--- Verilen metin ---
HALİL EL

KERİM DEVLETİN UFKUNDA YENİ TÜRKİYE YÜZYILI

Bir sabah…

Anadolu’da bir köy kahvesinde sedire yaslanmış bir ihtiyar anlatıyor:

 

— Evladım…

— Devlet, sadece adalet dağıtmaz.

— Aynı zamanda yaraları sarar…  dert dinler…

— Omuz olur, gölge olur, insanın kalbine değerse kerim olur.

 

Bu cümle, çaydan daha sıcaktı.

Çünkü içinde hem yaşanmışlık vardı, hem gelecek vardı.

 

Bugün Türkiye, “yeni yüzyıl vizyonunu”  konuşuyor.

Ekonomi…  savunma sanayi… yeşil dönüşüm… teknoloji…

Elbette bunlar çok önemli.

Ama şu soru daha hayati:

 

Bu büyük hedeflere nasıl bir devlet aklıyla ulaşacağız?

 

Cevap açık:

Yeni yüzyılın temeli kerim devlet anlayışıyla atılmalı.

 

Yani…

Kibirle değil tevazuyla,

Emirle değil empatiyle,

Korkutarak değil, güven vererek büyüyen bir devlet…

 

Çünkü bu toplum…

Zamanla birçok kırılma, kayıp, kırgınlık, acı ve  travma yaşadı.

Bazısı tarihsel…

Bazısı yakın zamanda…

Ve bazıları hâlâ tazeyken,

kimi görevlilerin duyarsız, hatta kışkırtıcı davranışları,

bu yaraları daha da derinleştiriyor. Ayrıca nesebi ne olursa olsun faşizan tavırlardan kaçınılmalı, kirli bilinçaltı süpürülmeli, Türkiye’de 86 milyon kişinin eşit ve birinci sınıf vatandaş olduğu, ülkenin sahibi olduğu kulaklara küpe yapılmalıdır.
---
Görev 1
Verilen metindeki “Bu cümle, çaydan daha sıcaktı.” cümlesini İngilizceye çevirin.
--- Görev verileri ---
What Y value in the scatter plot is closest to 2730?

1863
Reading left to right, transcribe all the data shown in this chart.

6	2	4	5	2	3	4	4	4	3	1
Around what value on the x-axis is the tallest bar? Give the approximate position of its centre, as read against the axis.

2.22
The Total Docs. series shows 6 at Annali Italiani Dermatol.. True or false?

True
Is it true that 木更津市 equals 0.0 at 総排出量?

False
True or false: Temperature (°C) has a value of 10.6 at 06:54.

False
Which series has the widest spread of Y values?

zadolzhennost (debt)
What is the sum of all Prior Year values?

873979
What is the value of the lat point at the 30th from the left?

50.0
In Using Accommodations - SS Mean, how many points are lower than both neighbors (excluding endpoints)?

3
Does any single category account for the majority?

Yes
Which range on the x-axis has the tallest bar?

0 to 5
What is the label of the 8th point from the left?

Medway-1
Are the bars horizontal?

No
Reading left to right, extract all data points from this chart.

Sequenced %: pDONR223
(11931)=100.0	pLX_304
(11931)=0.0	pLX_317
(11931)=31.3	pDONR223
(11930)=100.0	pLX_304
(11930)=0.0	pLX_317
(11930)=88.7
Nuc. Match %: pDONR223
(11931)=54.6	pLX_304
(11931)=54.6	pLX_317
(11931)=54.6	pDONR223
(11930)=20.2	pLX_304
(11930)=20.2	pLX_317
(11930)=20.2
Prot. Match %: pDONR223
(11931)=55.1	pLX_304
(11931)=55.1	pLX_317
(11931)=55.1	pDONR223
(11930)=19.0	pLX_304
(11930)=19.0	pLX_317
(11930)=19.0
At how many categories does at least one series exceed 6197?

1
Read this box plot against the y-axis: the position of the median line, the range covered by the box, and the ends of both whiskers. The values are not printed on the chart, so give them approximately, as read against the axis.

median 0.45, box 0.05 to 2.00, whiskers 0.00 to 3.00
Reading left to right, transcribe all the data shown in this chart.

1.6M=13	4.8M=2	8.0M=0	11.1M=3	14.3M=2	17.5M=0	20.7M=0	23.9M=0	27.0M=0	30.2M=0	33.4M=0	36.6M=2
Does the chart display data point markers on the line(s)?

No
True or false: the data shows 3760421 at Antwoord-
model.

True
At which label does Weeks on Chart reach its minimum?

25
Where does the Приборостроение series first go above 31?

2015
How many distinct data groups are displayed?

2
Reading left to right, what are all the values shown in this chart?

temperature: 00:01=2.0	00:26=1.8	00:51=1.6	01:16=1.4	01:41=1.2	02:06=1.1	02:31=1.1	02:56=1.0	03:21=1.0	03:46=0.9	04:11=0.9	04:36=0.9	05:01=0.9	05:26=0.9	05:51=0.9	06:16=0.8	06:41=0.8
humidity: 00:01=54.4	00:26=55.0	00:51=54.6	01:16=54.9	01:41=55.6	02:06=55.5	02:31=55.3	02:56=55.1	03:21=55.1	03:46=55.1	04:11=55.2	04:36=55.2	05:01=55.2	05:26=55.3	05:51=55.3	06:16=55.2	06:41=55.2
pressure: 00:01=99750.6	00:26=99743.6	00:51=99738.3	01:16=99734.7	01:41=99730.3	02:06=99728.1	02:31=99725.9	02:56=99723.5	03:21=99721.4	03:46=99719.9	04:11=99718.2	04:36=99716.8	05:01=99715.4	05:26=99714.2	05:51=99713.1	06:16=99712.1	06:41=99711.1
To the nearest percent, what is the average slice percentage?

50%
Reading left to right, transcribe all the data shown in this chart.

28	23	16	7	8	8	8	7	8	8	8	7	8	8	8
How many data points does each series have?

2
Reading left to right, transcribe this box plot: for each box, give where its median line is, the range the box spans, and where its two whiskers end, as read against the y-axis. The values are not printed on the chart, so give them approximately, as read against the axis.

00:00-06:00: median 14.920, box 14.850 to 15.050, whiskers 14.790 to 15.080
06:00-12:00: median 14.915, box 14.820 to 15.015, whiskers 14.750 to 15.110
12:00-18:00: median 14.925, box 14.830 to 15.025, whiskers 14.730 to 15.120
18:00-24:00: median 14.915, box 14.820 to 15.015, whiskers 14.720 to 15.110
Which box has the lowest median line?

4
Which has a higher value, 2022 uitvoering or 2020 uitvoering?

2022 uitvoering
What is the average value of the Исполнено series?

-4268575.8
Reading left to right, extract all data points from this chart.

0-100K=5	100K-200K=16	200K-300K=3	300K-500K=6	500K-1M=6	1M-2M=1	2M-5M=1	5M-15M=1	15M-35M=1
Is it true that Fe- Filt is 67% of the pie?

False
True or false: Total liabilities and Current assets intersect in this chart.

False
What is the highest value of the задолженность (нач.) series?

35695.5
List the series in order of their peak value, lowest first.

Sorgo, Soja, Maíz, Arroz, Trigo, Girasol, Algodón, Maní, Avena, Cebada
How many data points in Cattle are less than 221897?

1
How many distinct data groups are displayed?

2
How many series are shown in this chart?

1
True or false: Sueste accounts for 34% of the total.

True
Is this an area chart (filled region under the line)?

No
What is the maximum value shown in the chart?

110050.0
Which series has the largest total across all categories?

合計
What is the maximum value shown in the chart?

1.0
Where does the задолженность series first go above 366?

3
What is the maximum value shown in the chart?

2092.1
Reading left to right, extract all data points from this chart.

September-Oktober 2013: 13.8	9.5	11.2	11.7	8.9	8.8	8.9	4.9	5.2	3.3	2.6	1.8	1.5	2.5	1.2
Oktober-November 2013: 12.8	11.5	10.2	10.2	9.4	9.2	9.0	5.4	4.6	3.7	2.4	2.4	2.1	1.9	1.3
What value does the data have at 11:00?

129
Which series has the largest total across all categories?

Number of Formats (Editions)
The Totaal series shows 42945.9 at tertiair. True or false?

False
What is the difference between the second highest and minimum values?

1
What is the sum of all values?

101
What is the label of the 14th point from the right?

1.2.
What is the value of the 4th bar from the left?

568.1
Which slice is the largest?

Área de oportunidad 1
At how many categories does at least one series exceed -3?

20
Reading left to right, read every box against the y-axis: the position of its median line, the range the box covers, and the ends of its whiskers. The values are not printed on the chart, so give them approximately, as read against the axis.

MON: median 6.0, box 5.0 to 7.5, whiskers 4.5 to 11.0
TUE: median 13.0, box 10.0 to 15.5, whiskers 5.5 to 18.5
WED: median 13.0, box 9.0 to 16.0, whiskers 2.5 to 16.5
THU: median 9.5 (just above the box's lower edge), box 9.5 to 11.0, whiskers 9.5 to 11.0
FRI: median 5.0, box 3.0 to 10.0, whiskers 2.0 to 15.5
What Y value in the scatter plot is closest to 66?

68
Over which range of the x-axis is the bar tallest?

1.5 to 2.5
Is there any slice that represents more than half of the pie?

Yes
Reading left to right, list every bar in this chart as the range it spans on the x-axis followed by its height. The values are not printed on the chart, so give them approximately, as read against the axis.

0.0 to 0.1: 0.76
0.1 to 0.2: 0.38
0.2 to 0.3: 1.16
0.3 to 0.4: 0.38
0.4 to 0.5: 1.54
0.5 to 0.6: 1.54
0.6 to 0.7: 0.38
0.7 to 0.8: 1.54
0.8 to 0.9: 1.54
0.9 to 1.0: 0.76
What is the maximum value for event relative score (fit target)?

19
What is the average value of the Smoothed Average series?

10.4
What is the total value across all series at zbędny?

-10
---
Görev 2
Girdilerin başından “Does any single” ifadesini içeren satıra kadar her şeyi, iki uç dahil, aynen yeniden yazın.

Görev yanıtı 1
This sentence was warmer than the tea.

Görev yanıtı 2
What Y value in the scatter plot is closest to 2730?

1863
Reading left to right, transcribe all the data shown in this chart.

6	2	4	5	2	3	4	4	4	3	1
Around what value on the x-axis is the tallest bar? Give the approximate position of its centre, as read against the axis.

2.22
The Total Docs. series shows 6 at Annali Italiani Dermatol.. True or false?

True
Is it true that 木更津市 equals 0.0 at 総排出量?

False
True or false: Temperature (°C) has a value of 10.6 at 06:54.

False
Which series has the widest spread of Y values?

zadolzhennost (debt)
What is the sum of all Prior Year values?

873979
What is the value of the lat point at the 30th from the left?

50.0
In Using Accommodations - SS Mean, how many points are lower than both neighbors (excluding endpoints)?

3
Does any single category account for the majority?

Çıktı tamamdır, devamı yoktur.